Written task: Reproduce every text line of the data below word for word, in the same order, and leave the pictures out of your answer.

Input for this task:
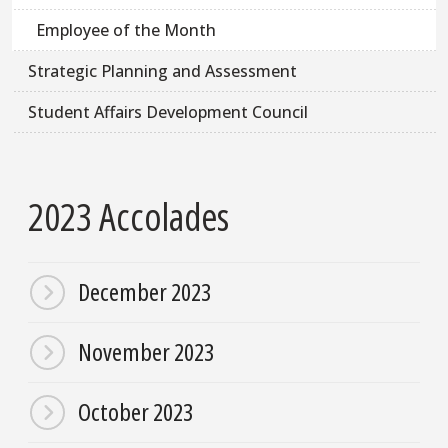
Employee of the Month
Strategic Planning and Assessment
Student Affairs Development Council
2023 Accolades
December 2023
November 2023
October 2023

Exercise solution:
Employee of the Month
Strategic Planning and Assessment
Student Affairs Development Council
2023 Accolades
December 2023
November 2023
October 2023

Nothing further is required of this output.